(Saved entries)
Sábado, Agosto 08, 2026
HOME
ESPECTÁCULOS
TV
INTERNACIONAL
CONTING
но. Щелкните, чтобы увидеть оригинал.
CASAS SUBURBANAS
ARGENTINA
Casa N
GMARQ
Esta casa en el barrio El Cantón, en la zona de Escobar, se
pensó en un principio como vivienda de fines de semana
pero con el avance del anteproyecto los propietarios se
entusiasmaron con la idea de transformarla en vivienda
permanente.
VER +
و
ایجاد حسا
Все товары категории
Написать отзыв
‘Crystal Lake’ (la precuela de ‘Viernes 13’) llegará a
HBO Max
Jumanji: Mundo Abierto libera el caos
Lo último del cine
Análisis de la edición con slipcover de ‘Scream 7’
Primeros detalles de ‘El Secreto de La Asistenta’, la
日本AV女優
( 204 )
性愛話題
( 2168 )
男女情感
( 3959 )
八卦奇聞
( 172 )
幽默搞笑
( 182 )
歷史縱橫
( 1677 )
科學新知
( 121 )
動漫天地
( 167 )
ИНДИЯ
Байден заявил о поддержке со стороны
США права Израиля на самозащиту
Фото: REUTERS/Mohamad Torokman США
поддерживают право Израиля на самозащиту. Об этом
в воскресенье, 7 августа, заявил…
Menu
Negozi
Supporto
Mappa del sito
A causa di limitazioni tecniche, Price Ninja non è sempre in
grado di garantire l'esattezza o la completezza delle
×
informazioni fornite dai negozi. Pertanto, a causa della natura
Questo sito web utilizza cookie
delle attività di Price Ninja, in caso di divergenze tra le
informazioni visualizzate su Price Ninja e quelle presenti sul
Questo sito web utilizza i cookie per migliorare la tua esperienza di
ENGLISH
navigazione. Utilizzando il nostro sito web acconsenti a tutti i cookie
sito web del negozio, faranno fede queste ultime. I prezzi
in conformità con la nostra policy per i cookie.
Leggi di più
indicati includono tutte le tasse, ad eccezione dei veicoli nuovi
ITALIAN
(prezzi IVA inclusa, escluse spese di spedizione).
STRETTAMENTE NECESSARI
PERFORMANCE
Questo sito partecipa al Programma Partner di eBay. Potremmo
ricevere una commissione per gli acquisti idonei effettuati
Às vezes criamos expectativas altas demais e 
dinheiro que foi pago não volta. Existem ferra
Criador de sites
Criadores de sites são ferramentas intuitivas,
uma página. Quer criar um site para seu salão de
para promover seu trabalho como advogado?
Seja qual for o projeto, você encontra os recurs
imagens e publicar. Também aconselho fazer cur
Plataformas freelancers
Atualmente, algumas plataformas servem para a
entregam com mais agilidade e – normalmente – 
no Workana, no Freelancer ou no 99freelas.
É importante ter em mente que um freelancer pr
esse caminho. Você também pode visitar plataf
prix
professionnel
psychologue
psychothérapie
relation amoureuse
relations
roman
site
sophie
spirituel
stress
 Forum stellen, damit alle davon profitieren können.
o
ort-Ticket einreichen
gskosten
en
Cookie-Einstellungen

Requirement = For every line of the entries holding the string "como", add one to a tally; give the final figure only.

Written response = 2